Validation of CNVR410 by qPCR in another 16 chickens. X-axis represents all 16 samples and Y-axis represents normalized ratios (NR) estimated by qPCR. NR around 2 indicates normal status (2 copies), NR around 0 or 1 indicates loss status (0 copies or 1 copy), and NR around 3 or more indicates gain status (3 or more copies). (A) qPCR results confirmed by primer410_2. (B) qPCR results confirmed by primer410_3.

Heatmap visualization

We performed a hierarchical clustering analysis and generated heatmaps based on Pearson’s correlation coefficient using the CN values of selected gene loci, in order to infer the potential relationship of selected genes among 12 individuals. The loci encompassing SLMO2 and TUBB1 in DX and SK were found to be highly duplicated regions and the two individuals were clustered into one group (Figure 5A). Another promising gene, SOCS2, was also confirmed for the difference in copy number between LX and the others (Figure 5B). Meanwhile, WL showed specific expansion in the POPDC3 locus and was split into a separate clade (Figure 5C).

Figure 5
figure 5

Hierarchical clustered heatmaps of preselected genetic loci for 12 chicken genomes.

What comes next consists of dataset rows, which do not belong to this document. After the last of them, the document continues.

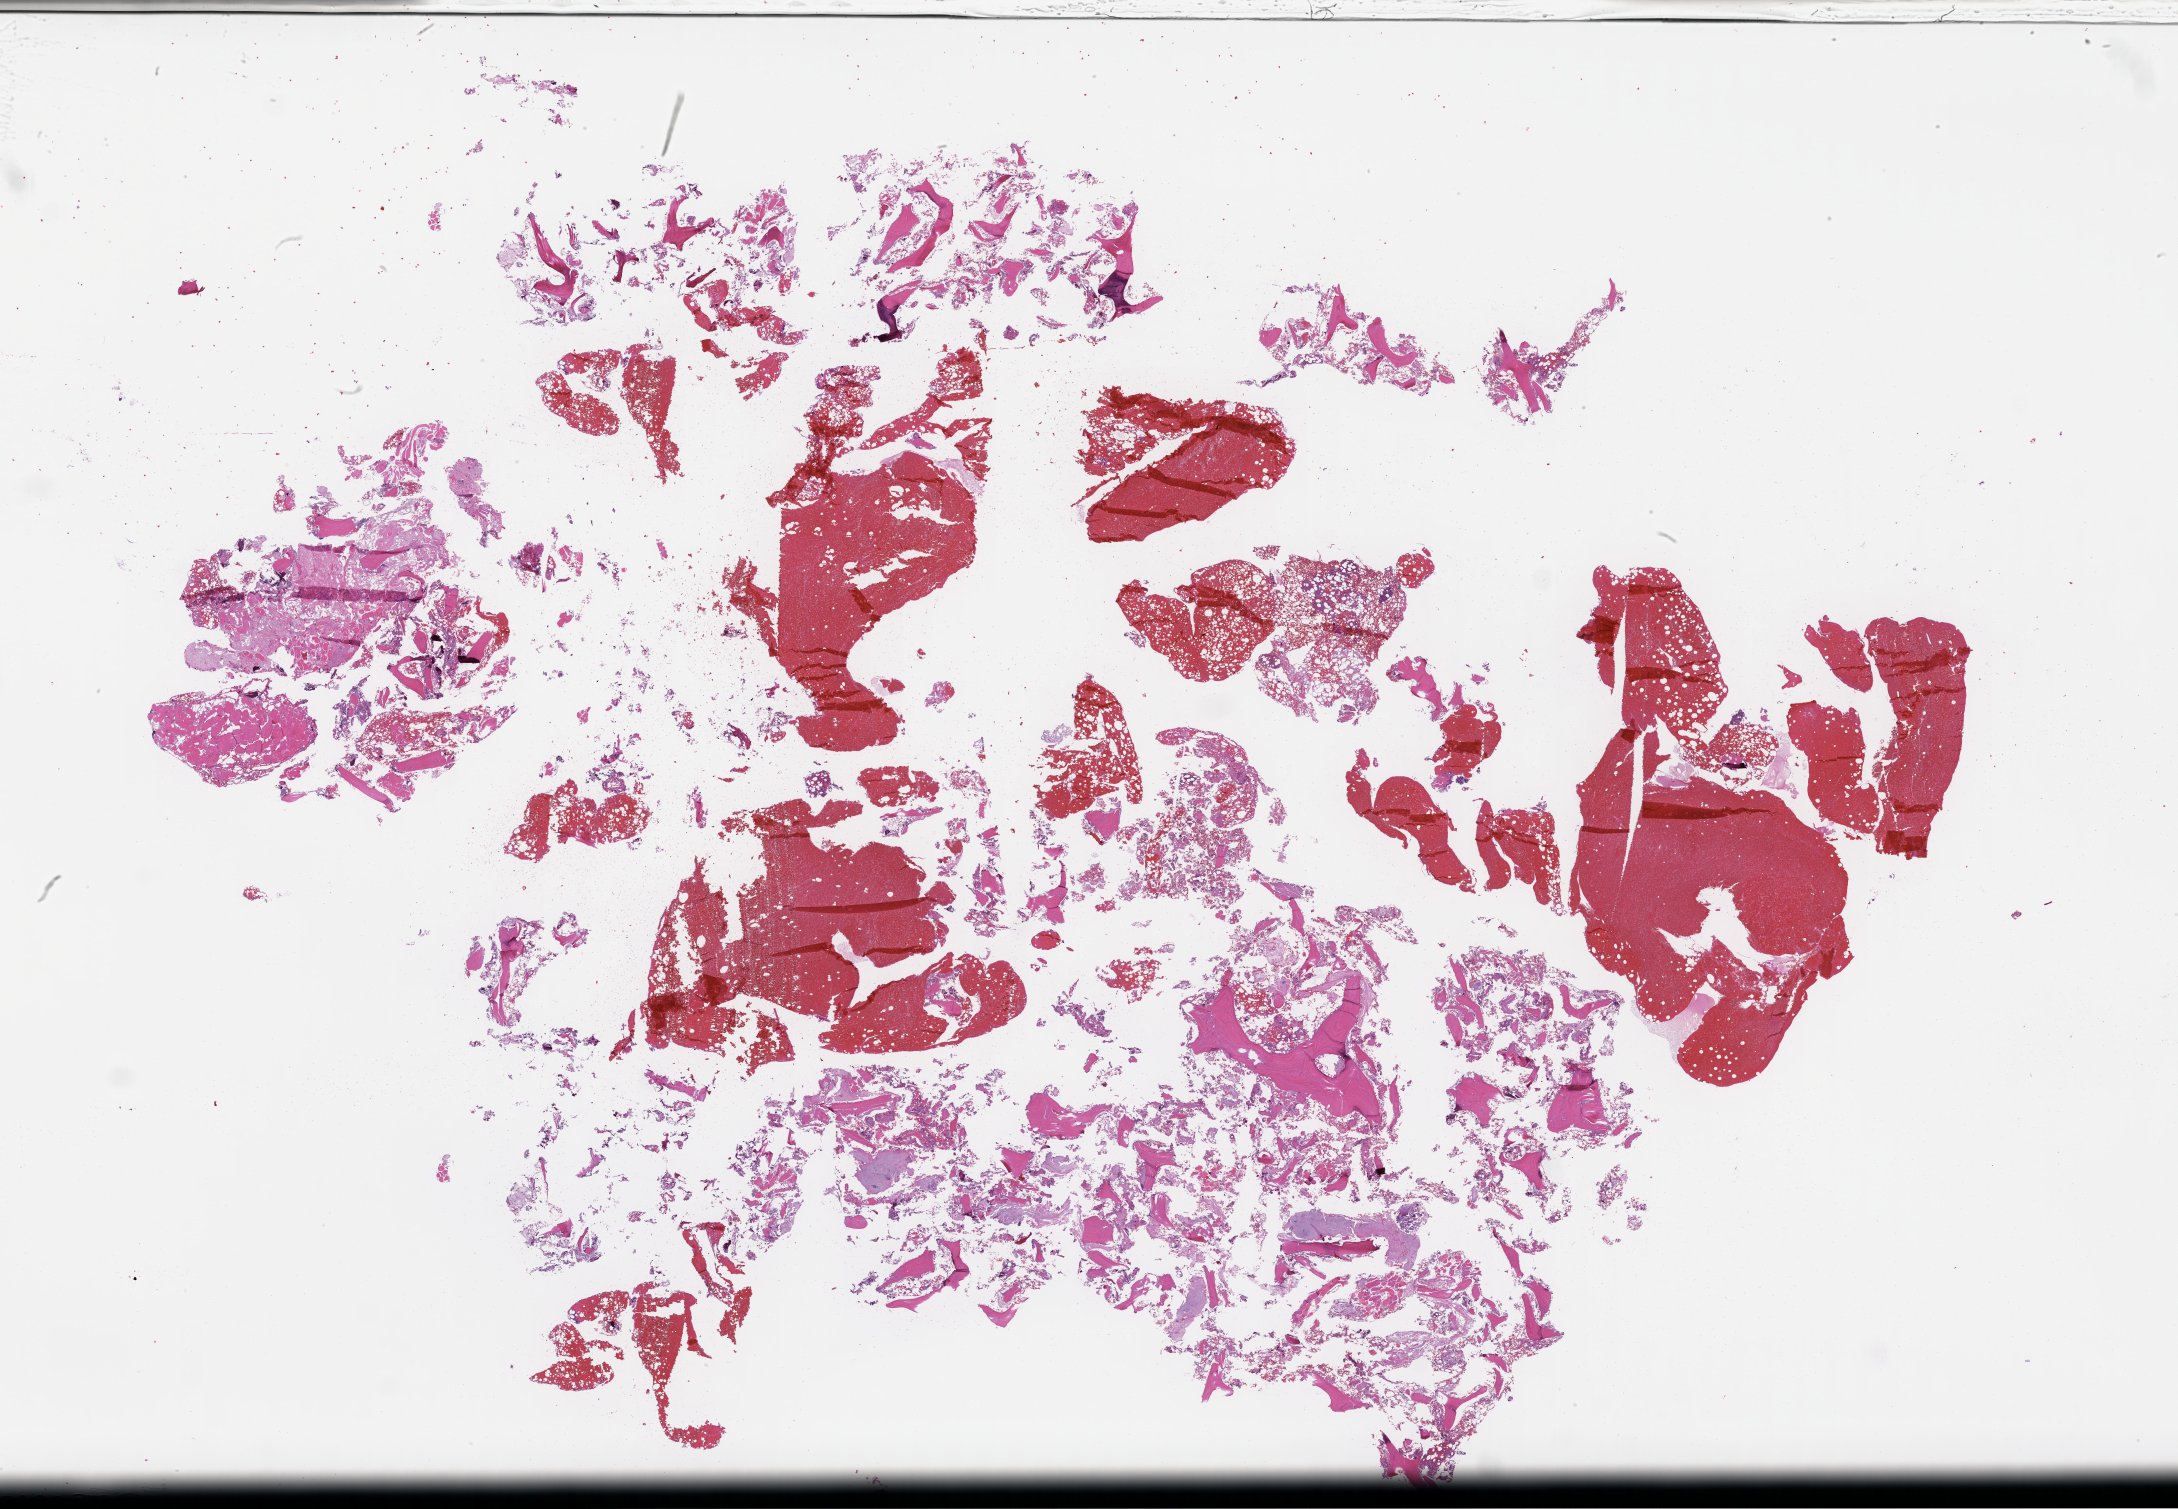
Digitized hematoxylin and eosin (H&E)-stained section — whole scanned area (about 35.2 x 24.4 mm) shown as a low-resolution overview. Formalin-fixed, paraffin-embedded (FFPE) tissue. Site: bone. Specimen time point: archival tissue. Patient sex: female.
This section: primary tumor. Diagnosis: Plasma Cell Myeloma.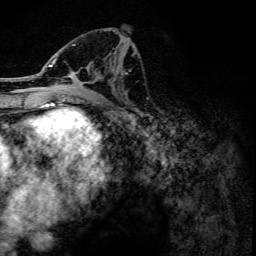
Breast MRI, one axial slice. Slice 64 of 134 in the series (ordered by position). Cropped to one breast. Dynamic contrast-enhanced series, time point 2 of 6 at this slice position (early post-contrast). 3 T. TE 4.2 ms, TR 7.9 ms. 1.2 mm slice thickness. 256 × 256 image matrix, field of view 170 × 170 mm. Female patient.
Structures marked on this image (semi-automatic segmentation, software-assisted and operator-edited):
- enhancing-tissue mask used for the functional tumour volume (all voxels passing the contrast-enhancement thresholds inside the analysis volume; usually the tumour): bounding box <48,31,117,102> (left, top, right, bottom; pixels)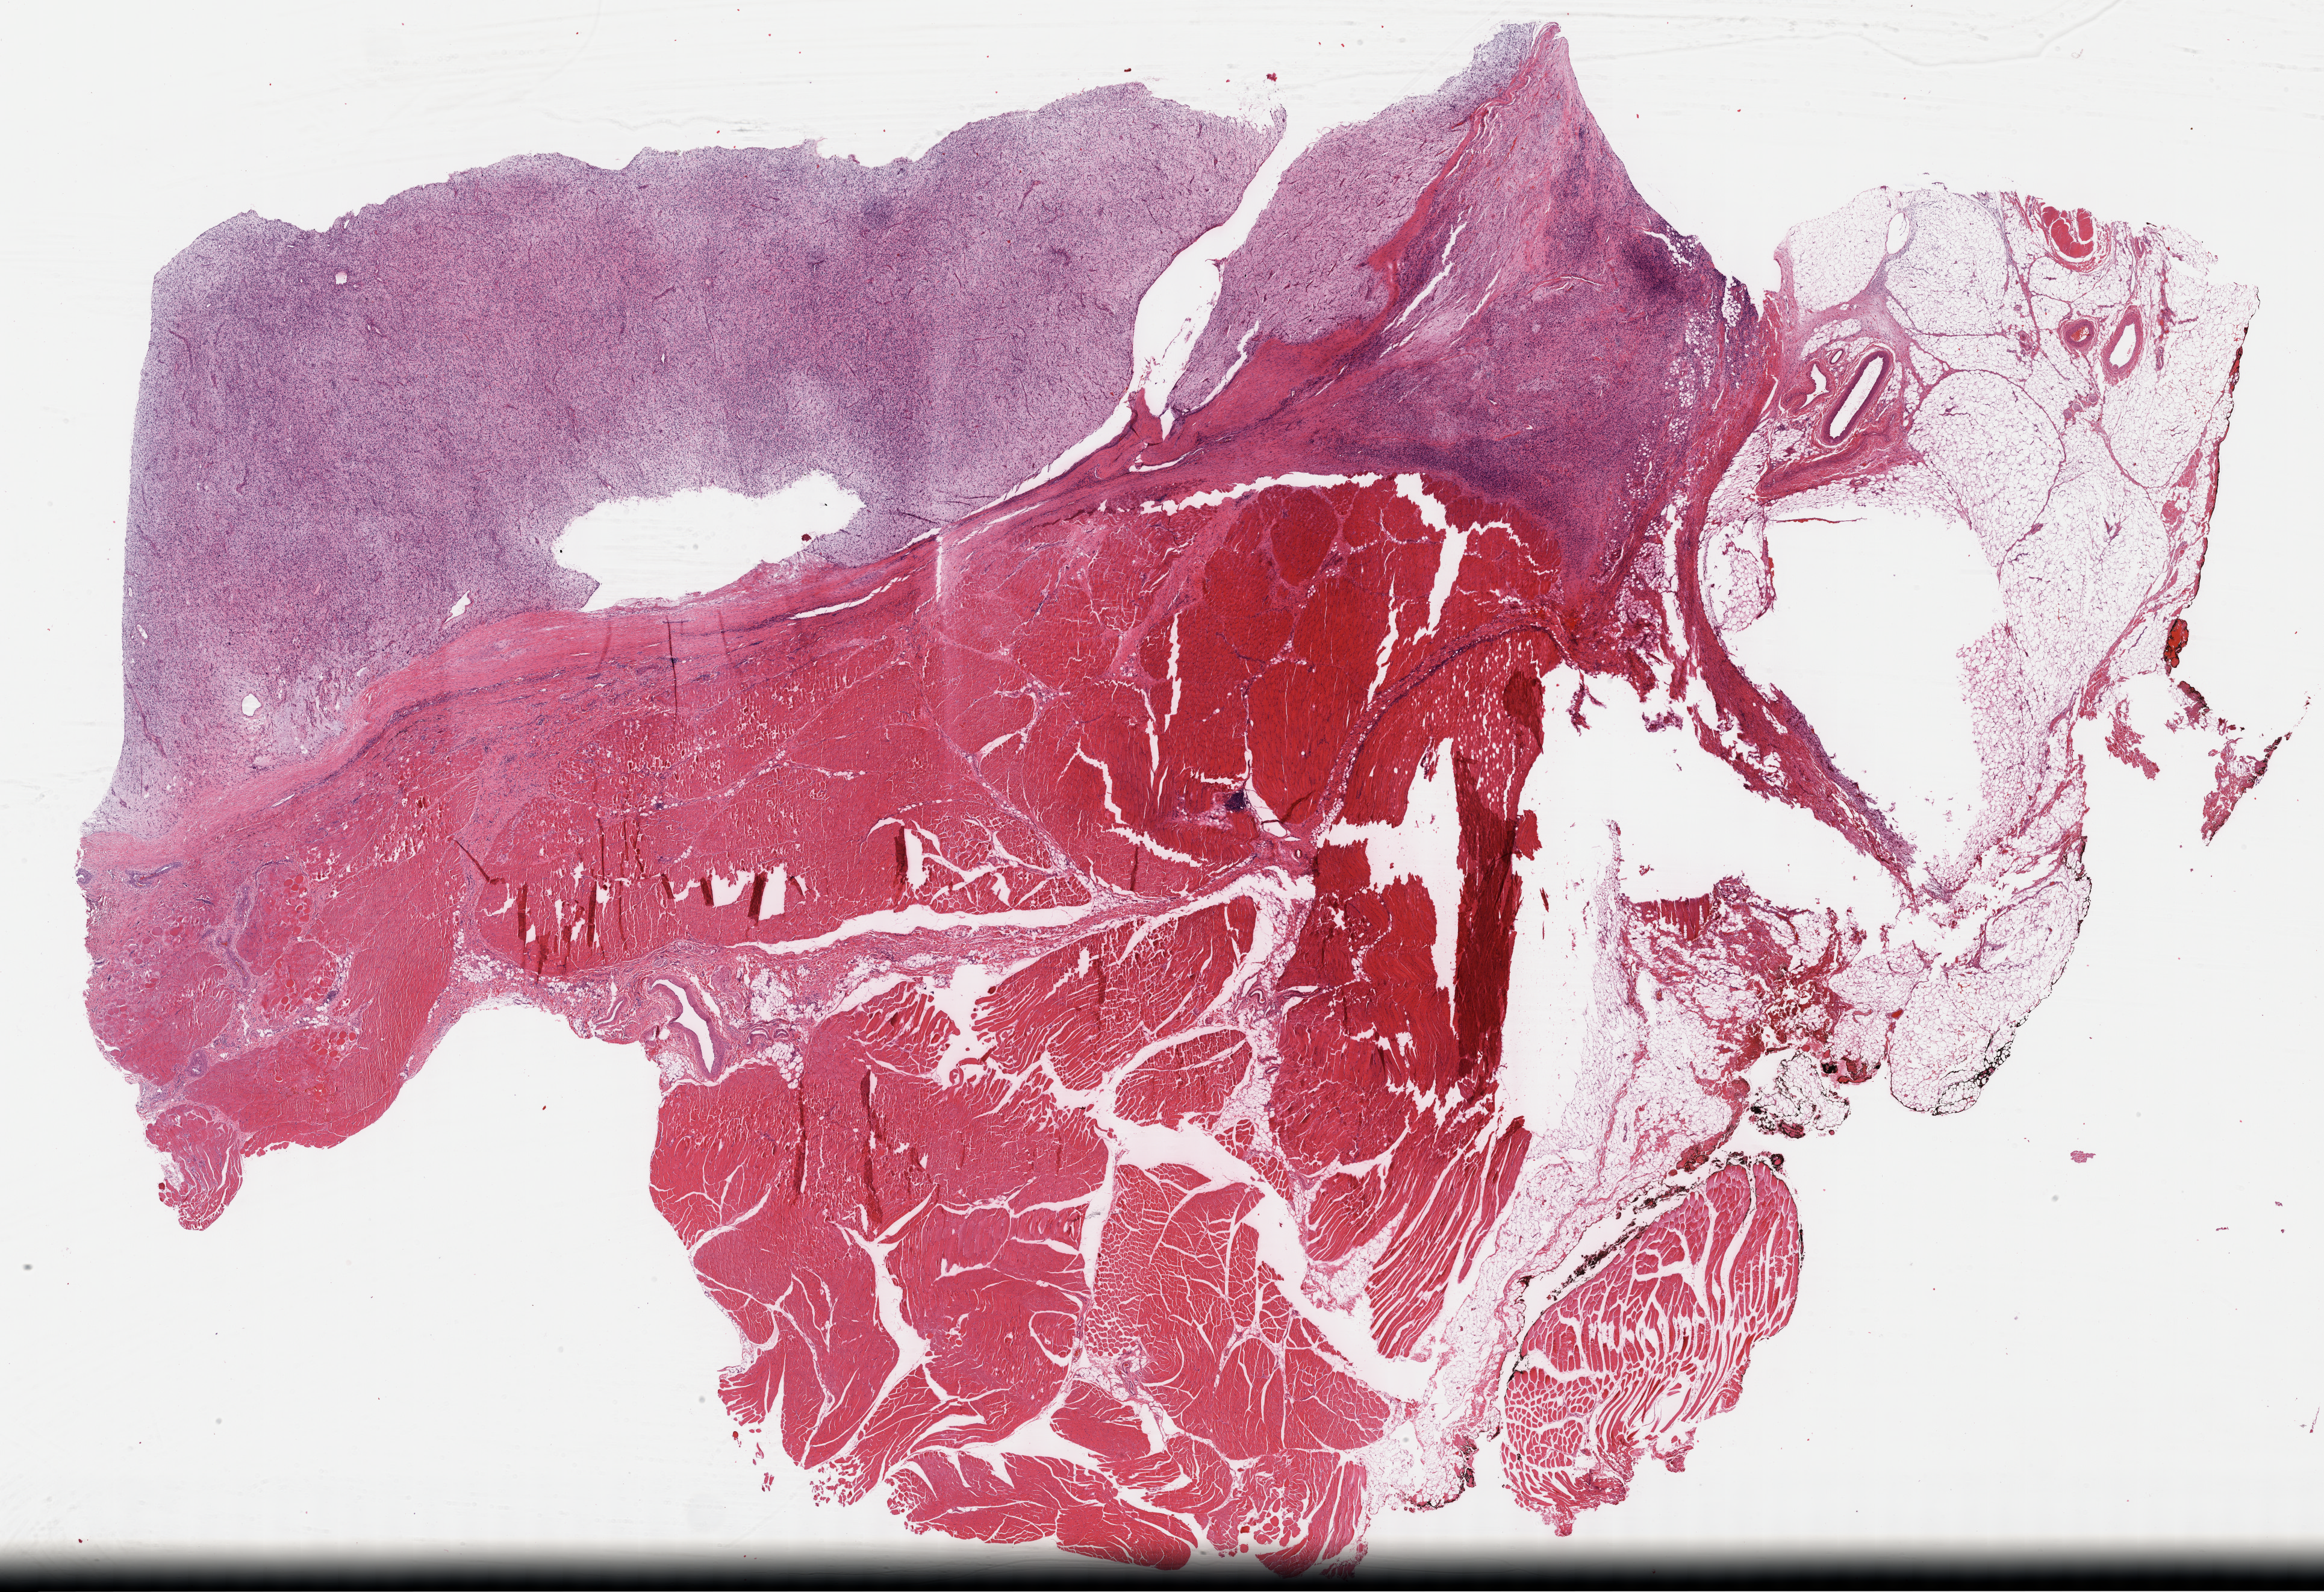
Hematoxylin and eosin (H&E) stained whole-slide image, shown as a low-resolution overview of the whole scanned area (about 31.2 x 21.4 mm), formalin-fixed paraffin-embedded (FFPE) diagnostic section, primary tumour sample from the connective, subcutaneous and other soft tissues. Patient: male, age at initial diagnosis 35 years.
• diagnosis: Fibromyxosarcoma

Every block in the heatmap indicates estimated CN values of 1 kb non-overlapping windows in the preselected region. These heatmaps are generated from hierarchical cluster analysis using Pearson’s correlation coefficient of the CN values. The colors for each bar denote different copy number (CN). (A) DX and SK which are predicted to be doubled within dermal hyperpigmentation loci are clustered together. (B) Upstream and downstream of the SOCS2 locus reveal higher CN values in DX, TB and WC especially LX. (C) WL shows specific expansion in the POPDC3 locus and is split into a separate clade.

Gene content and QTL analysis of CNVRs

A total of 2,216 RefSeq genes overlapped with putative CNVRs. Then, we performed gene ontology (GO) and Kyoto Encyclopedia of Genes and Genomes (KEGG) pathway analysis for these genes. The GO analysis revealed 646 GO terms, of which 175 were statistically significant after Benjamini correction (Additional file 10: Table S6). The significant GO terms were mainly involved in positive regulation of macromolecule metabolic process and gene expression, plasma membrane, protein localization, enzyme binding, response to oxidative stress and immune system development. The KEGG pathway analysis indicated that these genes were overrepresented in nine pathways, but none of which was significant after Benjamini correction. According to our artificial QTL filtering criteria, we identified 595 high-confidence QTLs in total, of which 300 (50.4%) were found to overlap with 560 (6.3%) CNVRs (Additional file 11: Table S7). These QTLs were mainly involved in production and health traits, such as growth, body weight, abdominal fat weight, egg number and Marek’s disease-related traits.

Discussion

This study performed genome-wide CNV detection, determined absolute copy number and constructed the first individualized chicken CNV map. The NGS technology and RD method employed in our work has advantages in both technology platform and genetic diversity compared with the eight previous reports [9, 3234, 36, 3941]. Because a significant fraction of CNVs falls into genomic regions not well-covered by microarrays, especially for SD regions lacking sufficient probes [16, 23], CNV as a major source of genetic variation is complementary to SNP and could account for a substantial part of missing heritability [14]. Most CNV studies to date have been discovery studies rather than association studies, mainly due to the limitations of CNV resolution and genotyping in each individual [3]. The high-resolution individualized chicken CNV map based on extensive genetic diversity not only enriches the current genetic variation database but also encourages the future development of assays for accurately genotyping CNVs, enabling systematic exploration about CNV association studies similar to SNPs. In future, integration of CNVs with SNPs may be an effective and promising way to elucidate the causes of complex diseases and traits [16, 17].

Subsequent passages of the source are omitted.